Au meeting du Rassemblement national, populisme et grosses ficelles

Au meeting du Rassemblement national, populisme et grosses ficelles

Qu’il est complexe, le rôle de l’équilibriste en politique. Mais qu’il peut, parfois, s’avérer nécessaire dans la dernière ligne droite électorale. Et puis le Rassemblement national n’est plus à un grand écart prêt. Pendant cette campagne européenne, la formation d’extrême droite a déjà fait le deuil de sa cohérence, changeant de positionnement sur la sortie du commandement intégré de l’Otan, sur la politique agricole commune (PAC), sur le dégel du corps électoral en Nouvelle-Calédonie ou sur la sortie du marché commun de l’électricité… Une volatilité idéologique qui n’empêche pas ses représentants de s’ériger en chantres du “camp de la raison”, surjouant l’opposition raisonnée face aux prétendus incendiaires campés que seraient les représentants du gouvernement Macron.

“Je suis un raisonnable, je suis un pragmatique”, fanfaronnait ces derniers mois la tête de liste lepéniste Jordan Bardella, pillant la Macronie de ses éléments de langage. “Je suis la voix de la raison face aux extrêmes” osait-il même, sourire en coin. Mais dimanche 2 juin, pour son dernier meeting de campagne avant le scrutin du 9 juin, les frontistes ont renoué avec les accents populistes du parti à l’ancienne.

Discours anti-élites

Au Dôme de Paris, l’autoproclamé “camp de la raison” est devenu celui de “la vérité”, promettant de “démanteler l’industrie du mensonge qui gouverne la France”. “Toute leur campagne aura été bâtie sur la diffamation, la manipulation, la calomnie…, a scandé Jordan Bardella devant quelque 5 000 militants chauffés à blanc. Le 9 juin, c’est aussi un vote pour la vérité face aux mensonges qu’ils diffusent en boucle contre nous, et donc contre vous.” Qu’il paraît loin le Jordan Bardella lisse et poli qui s’offusquait, face à Gabriel Attal, d’être traité de “menteur”, dénonçant une formule irrespectueuse.

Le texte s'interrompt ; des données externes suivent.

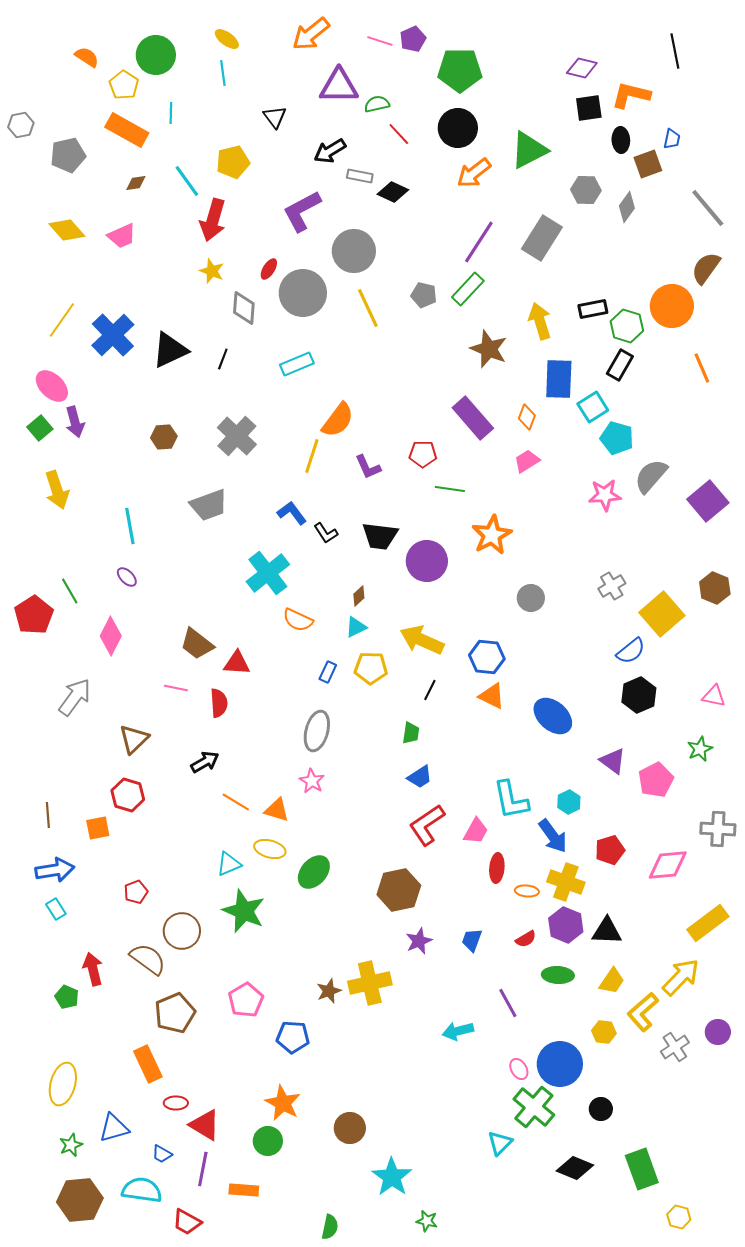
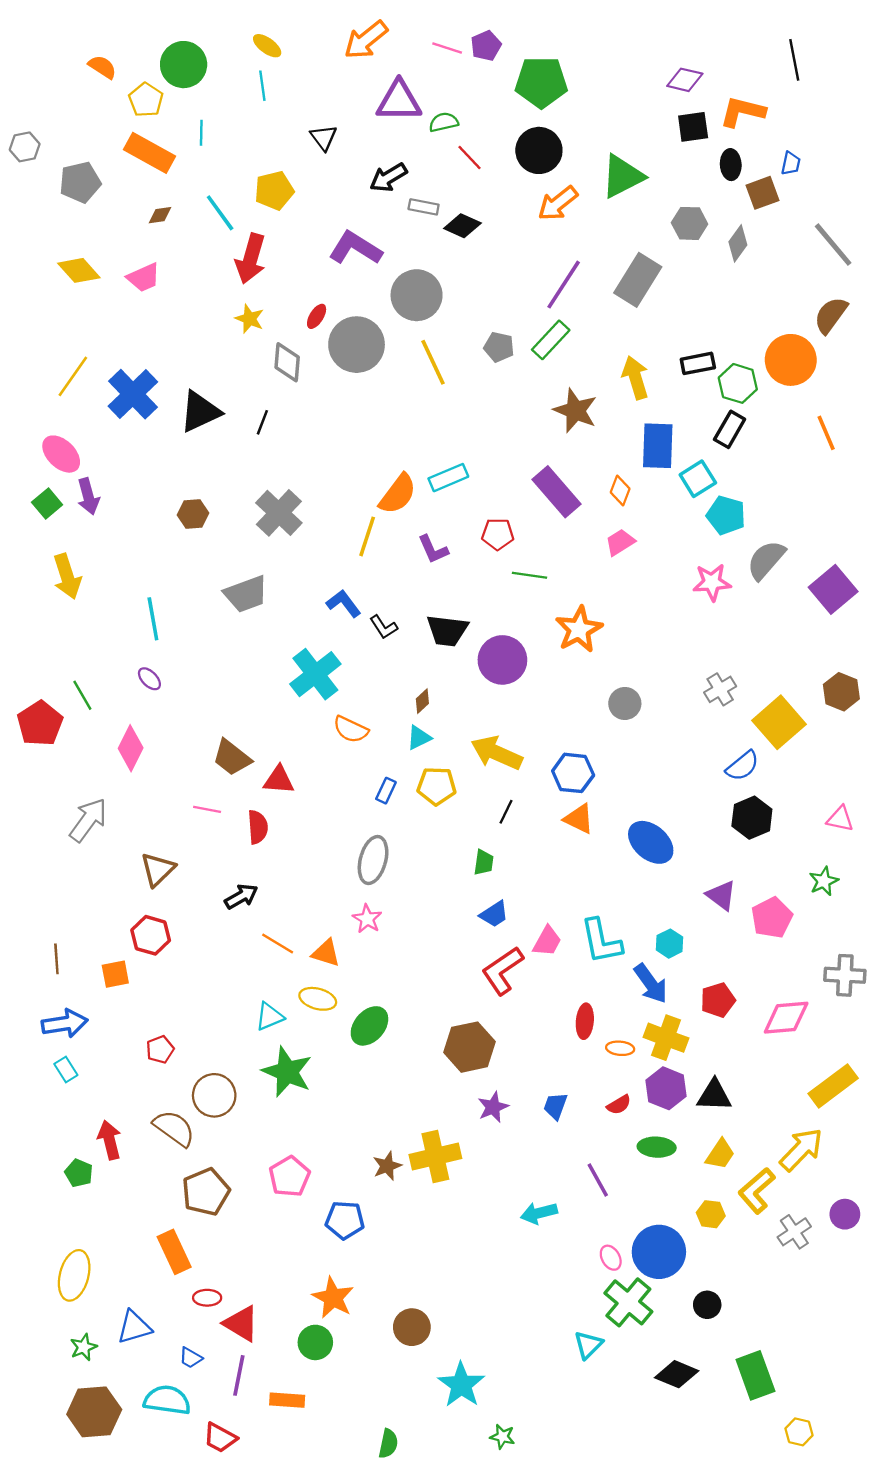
purple L-shape: (302, 211) -> (355, 248), turned 60
cyan rectangle: (297, 364) -> (448, 478), moved
pink trapezoid: (476, 831) -> (547, 941), moved

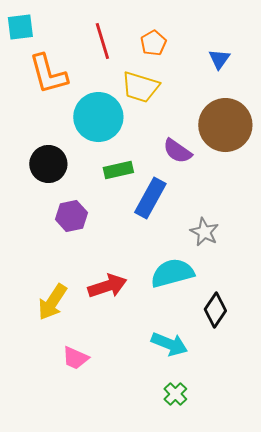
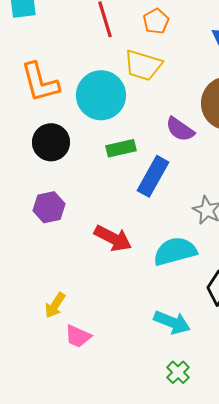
orange L-shape: (48, 74) -> (40, 82), moved
purple hexagon: (71, 216) -> (49, 207), moved
red arrow: (107, 286) -> (113, 238), moved, turned 45
yellow arrow: (52, 302) -> (55, 305), moved, size x0.7

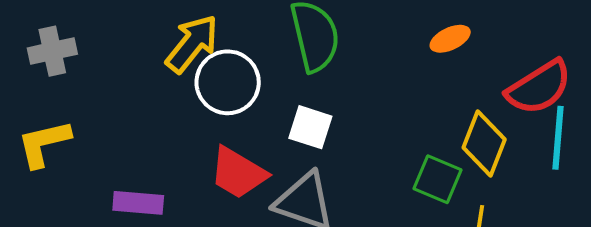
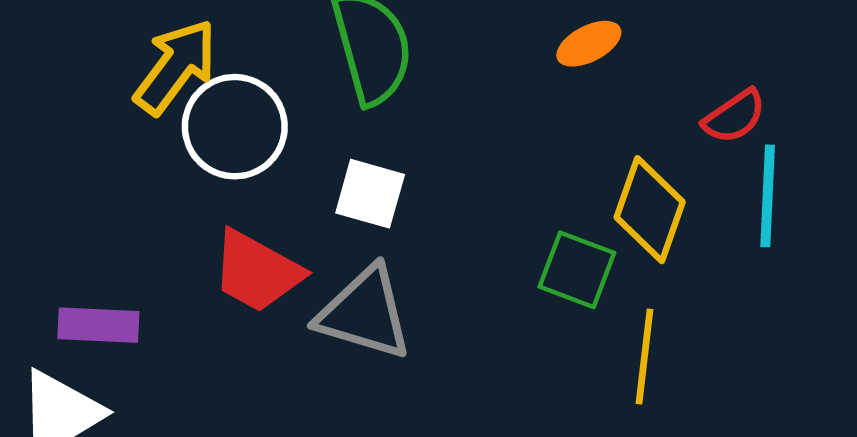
red semicircle: (539, 87) -> (734, 116), size x0.6

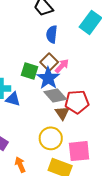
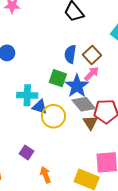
blue semicircle: (52, 34) -> (70, 54), moved
brown square: (49, 62) -> (92, 55), moved
yellow circle: (51, 138) -> (54, 116), moved

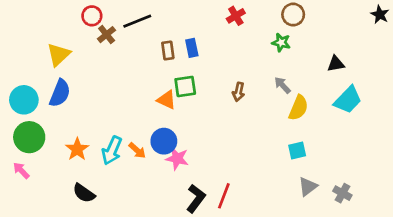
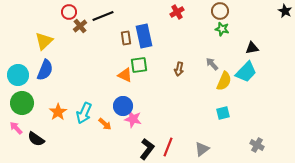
green star: (281, 43) -> (222, 29), moved
blue rectangle: (192, 48) -> (144, 36), size x1.6
cyan trapezoid: (348, 100) -> (246, 72), moved
orange arrow: (137, 150) -> (105, 124), moved
gray triangle: (308, 186) -> (202, 149), moved
black semicircle: (84, 193) -> (36, 139), moved

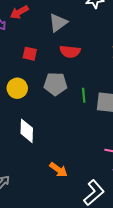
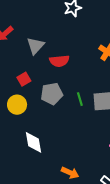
gray triangle: (58, 23) -> (35, 46), moved
red square: (30, 54) -> (24, 79), moved, turned -32

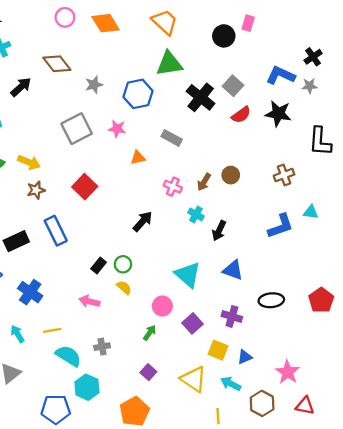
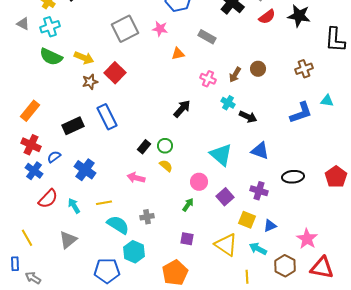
red square: (85, 187) -> (115, 73), moved
black arrow: (219, 231) -> (248, 117), turned -90
purple square: (148, 372) -> (187, 239), turned -32
red triangle: (305, 406) -> (322, 268), size x1.4

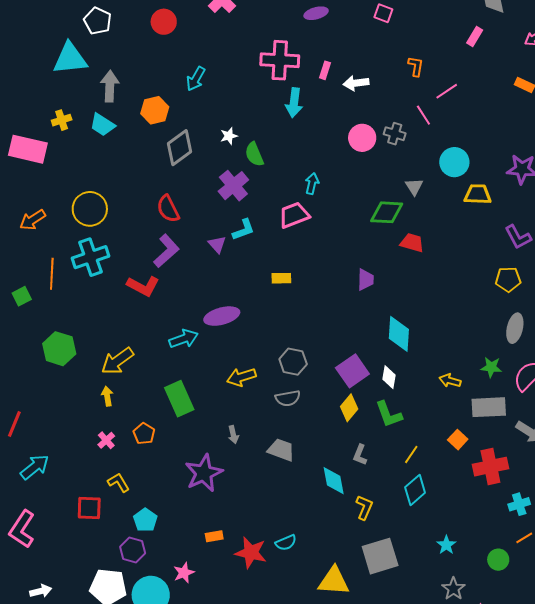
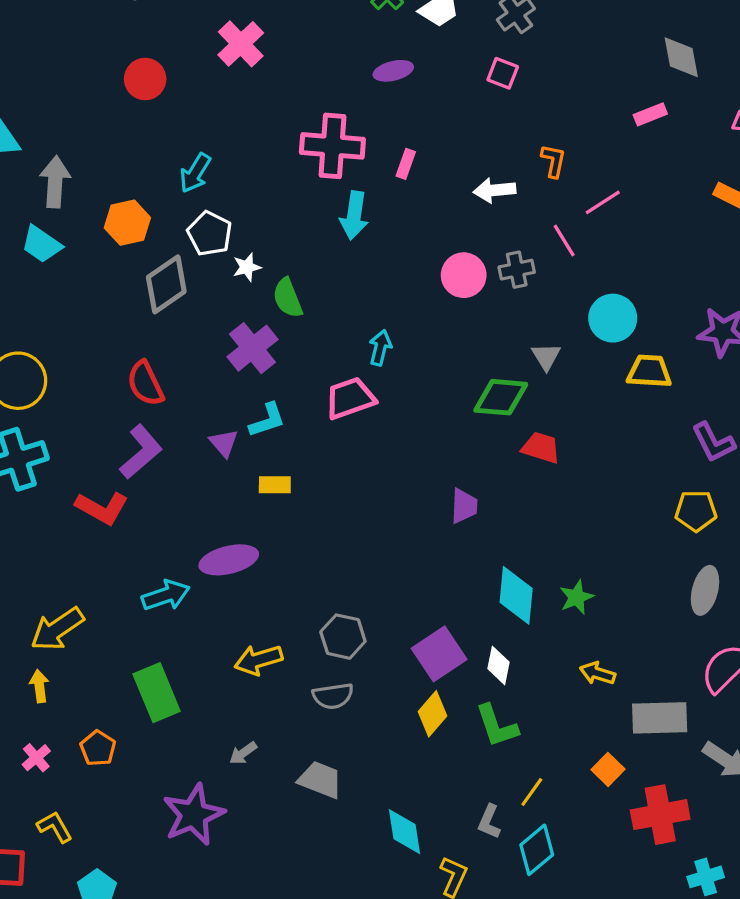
white pentagon: (98, 21) -> (210, 234), moved
pink rectangle: (475, 36) -> (650, 114), turned 36
white arrow: (356, 83) -> (494, 190), moved
gray cross: (395, 134) -> (517, 270), turned -30
yellow rectangle: (281, 278) -> (275, 485), moved
green star: (491, 367) -> (577, 597), moved, turned -30
gray arrow: (233, 435) -> (243, 753), turned 66
gray L-shape: (360, 455) -> (489, 822), moved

Il faut dire que, quelques minutes plus tôt, Marine Le Pen lui avait bien mâché le travail. Au micro, la cheffe de file du groupe RN à l’Assemblée n’a pas hésité à renouer avec les grosses ficelles qui ont fait une partie du succès de la formation populiste. Pendant près d’une demi-heure, la députée du Pas-de-Calais s’en est donc prise à cette technocratie européenne, qui se nourrirait des crises pour “s’attribuer des pouvoirs nouveaux”. L’occasion aussi de fustiger, encore et toujours, ces “normes, des champs de normes comme si elles étaient devenues une fin en soi”. Et après ? “Demain, la mise en place des impôts européens, parce que c’est leur rêve, et qui s’ajouteront à nos impôts, même votre épargne n’est pas à l’abri tant ils louchent dessus de manière indécente”, a poursuivi Marine Le Pen, prenant son auditoire à partie.

Et que serait une diatribe populiste sans un passage anti-élites ? Cette élite europhile qui, selon Marine Le Pen, “n’a aujourd’hui de cesse de souffler sur les braises pour monter une armée européenne afin de mener des guerres on ne sait où, décidées par on ne sait qui, en captant notre puissance nucléaire, voire en lorgnant sur notre siège au conseil de l’ONU…” Bref, au Rassemblement national, on a beau singer l’opposition raisonnée, la rechute populiste n’est jamais bien loin. Surtout, après une longue campagne sans faire de vagues, un retour aux fondamentaux ne mange pas de pain dans la dernière ligne droite, pour aider à la mobilisation.